> _Problem description_
Your answer needs to include each line of the records in which the string "lane" can be found.
═════ Supplied entries
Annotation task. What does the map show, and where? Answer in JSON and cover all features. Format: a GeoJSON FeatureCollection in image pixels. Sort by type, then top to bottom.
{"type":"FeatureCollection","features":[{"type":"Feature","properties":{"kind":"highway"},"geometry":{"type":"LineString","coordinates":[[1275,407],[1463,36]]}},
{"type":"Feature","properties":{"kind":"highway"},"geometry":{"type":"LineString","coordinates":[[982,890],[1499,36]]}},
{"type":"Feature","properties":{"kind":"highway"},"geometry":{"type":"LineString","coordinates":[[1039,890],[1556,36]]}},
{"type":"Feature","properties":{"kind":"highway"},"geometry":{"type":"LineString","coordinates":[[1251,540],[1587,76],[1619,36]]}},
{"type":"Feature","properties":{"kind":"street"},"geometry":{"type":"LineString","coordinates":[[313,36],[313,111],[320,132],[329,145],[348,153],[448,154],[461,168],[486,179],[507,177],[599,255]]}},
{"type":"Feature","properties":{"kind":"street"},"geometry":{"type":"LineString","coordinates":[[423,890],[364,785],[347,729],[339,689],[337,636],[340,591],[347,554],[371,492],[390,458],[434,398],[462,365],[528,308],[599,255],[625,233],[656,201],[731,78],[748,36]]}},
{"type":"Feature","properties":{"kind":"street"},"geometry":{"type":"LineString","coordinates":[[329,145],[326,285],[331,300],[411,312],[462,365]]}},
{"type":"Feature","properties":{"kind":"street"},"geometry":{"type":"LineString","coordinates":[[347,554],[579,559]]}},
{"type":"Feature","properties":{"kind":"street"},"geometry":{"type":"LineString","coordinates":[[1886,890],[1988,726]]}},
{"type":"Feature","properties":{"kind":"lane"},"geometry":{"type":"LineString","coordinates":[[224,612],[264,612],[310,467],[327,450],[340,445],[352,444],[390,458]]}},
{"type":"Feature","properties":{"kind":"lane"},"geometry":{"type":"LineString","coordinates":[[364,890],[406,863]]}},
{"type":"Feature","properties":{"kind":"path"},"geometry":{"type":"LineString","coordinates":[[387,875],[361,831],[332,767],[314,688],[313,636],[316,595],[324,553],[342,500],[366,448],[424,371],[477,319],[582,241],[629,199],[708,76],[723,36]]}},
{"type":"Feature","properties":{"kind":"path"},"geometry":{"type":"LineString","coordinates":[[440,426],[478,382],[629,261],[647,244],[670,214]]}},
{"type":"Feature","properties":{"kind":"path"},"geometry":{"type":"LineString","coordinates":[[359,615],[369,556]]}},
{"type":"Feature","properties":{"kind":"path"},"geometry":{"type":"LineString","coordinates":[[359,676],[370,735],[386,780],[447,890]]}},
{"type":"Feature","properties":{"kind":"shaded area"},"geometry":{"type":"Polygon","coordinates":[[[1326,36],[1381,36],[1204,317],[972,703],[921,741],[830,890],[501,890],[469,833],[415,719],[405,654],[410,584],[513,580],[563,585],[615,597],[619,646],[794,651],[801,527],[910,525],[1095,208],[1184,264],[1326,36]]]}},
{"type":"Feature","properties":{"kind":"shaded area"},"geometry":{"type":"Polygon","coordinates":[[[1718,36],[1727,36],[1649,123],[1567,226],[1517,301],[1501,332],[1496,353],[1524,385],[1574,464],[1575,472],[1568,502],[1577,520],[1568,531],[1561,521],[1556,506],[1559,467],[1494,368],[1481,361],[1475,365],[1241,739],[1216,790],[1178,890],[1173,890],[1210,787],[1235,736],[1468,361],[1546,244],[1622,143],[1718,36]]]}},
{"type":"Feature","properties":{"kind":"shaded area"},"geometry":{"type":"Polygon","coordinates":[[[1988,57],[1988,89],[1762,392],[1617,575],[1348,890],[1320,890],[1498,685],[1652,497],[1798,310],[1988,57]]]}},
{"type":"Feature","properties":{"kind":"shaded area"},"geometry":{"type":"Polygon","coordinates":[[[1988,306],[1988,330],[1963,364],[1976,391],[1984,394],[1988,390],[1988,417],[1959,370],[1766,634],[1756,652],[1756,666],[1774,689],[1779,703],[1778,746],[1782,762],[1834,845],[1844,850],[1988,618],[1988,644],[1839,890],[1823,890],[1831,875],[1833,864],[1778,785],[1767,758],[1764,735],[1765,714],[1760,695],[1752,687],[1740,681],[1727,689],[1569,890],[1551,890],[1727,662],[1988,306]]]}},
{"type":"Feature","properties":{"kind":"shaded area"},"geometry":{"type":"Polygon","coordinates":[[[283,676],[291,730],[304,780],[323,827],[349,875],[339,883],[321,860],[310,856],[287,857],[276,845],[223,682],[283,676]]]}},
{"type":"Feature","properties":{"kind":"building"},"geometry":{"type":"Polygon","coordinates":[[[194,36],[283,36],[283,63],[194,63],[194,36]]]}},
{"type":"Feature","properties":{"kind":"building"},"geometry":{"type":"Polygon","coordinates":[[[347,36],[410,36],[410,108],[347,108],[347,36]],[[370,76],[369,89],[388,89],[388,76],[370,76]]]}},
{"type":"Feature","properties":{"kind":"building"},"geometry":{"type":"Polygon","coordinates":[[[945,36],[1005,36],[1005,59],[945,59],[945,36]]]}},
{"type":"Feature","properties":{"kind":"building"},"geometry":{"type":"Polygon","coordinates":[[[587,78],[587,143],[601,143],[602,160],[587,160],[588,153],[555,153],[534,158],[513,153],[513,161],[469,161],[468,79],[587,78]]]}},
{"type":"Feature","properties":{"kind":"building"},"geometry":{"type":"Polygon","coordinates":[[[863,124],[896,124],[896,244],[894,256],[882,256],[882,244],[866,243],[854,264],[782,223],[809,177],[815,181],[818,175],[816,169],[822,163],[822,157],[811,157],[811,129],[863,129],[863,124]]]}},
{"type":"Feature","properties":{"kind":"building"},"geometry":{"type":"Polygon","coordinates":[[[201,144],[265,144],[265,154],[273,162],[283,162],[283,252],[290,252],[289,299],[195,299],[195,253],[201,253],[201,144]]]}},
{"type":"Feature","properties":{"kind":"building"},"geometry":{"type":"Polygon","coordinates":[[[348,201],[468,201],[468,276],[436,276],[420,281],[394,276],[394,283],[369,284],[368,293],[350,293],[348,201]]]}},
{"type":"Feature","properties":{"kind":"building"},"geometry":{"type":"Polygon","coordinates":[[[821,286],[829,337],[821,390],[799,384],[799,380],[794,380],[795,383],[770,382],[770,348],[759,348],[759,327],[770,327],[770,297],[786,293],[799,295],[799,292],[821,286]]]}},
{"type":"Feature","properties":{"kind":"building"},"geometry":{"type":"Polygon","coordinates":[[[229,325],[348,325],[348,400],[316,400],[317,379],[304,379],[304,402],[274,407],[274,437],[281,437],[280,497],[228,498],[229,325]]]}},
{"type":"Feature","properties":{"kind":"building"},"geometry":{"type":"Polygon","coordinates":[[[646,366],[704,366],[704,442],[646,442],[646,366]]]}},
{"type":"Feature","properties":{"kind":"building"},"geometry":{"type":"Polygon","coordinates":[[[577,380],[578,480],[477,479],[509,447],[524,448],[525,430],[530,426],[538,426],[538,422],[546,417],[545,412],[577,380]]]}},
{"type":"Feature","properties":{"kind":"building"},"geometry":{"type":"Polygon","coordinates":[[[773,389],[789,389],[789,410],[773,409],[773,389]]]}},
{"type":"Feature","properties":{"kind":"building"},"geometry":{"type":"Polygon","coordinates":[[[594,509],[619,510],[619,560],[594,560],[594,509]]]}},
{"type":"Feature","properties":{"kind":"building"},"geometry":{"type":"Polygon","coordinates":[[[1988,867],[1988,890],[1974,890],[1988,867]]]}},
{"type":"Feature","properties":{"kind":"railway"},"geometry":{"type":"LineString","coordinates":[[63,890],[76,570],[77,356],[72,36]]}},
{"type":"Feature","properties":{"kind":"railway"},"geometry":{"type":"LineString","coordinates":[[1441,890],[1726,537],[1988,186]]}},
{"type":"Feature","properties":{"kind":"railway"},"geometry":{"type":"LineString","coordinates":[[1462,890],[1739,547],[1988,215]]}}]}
══════════
> _Task answer_
{"type":"Feature","properties":{"kind":"lane"},"geometry":{"type":"LineString","coordinates":[[224,612],[264,612],[310,467],[327,450],[340,445],[352,444],[390,458]]}},
{"type":"Feature","properties":{"kind":"lane"},"geometry":{"type":"LineString","coordinates":[[364,890],[406,863]]}},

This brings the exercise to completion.